Quote of the week

[T]he moral point of the matter is never reached by calling what happened by the name of ‘genocide’ or by counting the many millions of victims: extermination of whole peoples had happened before in antiquity, as well as in modern colonization. It is reached only when we realize this happened within the frame of a legal order and that the cornerstone of this ‘new law’ consisted of the command ‘Thou shall kill,’ not thy enemy but innocent people who were not even potentially dangerous, and not for any reason of necessity but, on the contrary, even against all military and other utilitarian calculations. … And these deeds were not committed by outlaws, monsters, or raving sadists, but by the most respected members of respectable society.

Hannah Arendt
Eichmann in Jerusalem: A Report on The Banality of Evil
10 July 2018

Belgium racism

In Belgium there is little to no self-reflection when it comes to essentializing players.

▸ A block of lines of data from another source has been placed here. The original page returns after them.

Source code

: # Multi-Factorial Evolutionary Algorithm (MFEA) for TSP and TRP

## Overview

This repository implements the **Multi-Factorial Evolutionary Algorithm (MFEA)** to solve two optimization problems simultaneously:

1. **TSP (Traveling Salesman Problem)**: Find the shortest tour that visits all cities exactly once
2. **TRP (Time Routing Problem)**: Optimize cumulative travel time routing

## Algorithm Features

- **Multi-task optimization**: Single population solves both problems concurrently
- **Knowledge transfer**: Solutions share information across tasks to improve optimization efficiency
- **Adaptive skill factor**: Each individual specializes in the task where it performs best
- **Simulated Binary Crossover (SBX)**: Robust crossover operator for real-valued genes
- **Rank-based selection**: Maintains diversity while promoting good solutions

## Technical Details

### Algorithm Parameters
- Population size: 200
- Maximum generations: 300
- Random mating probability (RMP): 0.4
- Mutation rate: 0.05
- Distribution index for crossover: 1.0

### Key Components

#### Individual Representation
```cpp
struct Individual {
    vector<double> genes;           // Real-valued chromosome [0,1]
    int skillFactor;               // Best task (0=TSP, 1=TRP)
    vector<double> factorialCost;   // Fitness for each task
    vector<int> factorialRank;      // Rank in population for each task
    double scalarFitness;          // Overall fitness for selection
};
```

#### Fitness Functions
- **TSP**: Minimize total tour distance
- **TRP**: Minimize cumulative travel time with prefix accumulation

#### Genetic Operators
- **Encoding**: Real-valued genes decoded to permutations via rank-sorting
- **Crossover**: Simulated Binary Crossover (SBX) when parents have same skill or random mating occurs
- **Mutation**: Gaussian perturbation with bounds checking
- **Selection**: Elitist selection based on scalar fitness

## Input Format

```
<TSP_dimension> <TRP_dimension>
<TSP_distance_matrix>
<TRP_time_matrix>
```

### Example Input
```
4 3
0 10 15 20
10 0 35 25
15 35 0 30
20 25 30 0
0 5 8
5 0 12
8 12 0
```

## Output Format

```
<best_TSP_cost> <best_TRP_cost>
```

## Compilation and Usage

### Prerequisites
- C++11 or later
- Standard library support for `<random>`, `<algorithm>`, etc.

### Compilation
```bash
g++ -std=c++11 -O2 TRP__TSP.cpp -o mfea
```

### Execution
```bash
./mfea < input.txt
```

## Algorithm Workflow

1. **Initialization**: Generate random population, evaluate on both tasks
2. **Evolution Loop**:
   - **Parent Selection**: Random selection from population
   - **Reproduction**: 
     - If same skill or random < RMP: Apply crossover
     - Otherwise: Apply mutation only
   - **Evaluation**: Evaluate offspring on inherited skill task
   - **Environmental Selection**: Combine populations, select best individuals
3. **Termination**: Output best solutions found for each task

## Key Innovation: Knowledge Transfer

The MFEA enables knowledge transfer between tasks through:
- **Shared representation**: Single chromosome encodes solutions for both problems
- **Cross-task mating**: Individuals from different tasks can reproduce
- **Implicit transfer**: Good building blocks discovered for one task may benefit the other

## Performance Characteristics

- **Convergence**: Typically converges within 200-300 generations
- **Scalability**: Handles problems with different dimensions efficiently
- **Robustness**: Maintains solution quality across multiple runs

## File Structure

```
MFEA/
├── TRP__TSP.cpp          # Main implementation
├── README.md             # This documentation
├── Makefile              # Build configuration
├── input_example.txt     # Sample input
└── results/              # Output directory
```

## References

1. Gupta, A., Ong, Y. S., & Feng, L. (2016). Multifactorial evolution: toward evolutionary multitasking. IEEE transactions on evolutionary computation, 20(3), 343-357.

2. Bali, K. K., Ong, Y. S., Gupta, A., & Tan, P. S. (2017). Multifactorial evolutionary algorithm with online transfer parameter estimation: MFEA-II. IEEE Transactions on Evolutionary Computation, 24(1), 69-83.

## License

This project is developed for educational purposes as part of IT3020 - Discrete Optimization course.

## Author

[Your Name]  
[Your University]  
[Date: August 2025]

In a recent column in quality newspaper, De Standaard, its editor Steven de Foer compared Vincent Kompany to a chocolate, “black on the outside but white on the inside” when discussing to his leadership skills and intelligence. De Foer also included this: “[Kompany is] still African when it comes to being late to practice”. De Foer’s article was supposed to be an in-depth analyses to figure out why this diverse team of players worked so well together as a team. Instead of saying something interesting about the diversity in Belgium’s national team or doing some real analyses about the skills of the players, he went the route of a 19th century anthropologist. Comparing a black player to a candy bar, deciding that another star, Eden Hazard, is kind of African because he likes a joke or making it the mixed players’ job to be a “bridge between cultures.”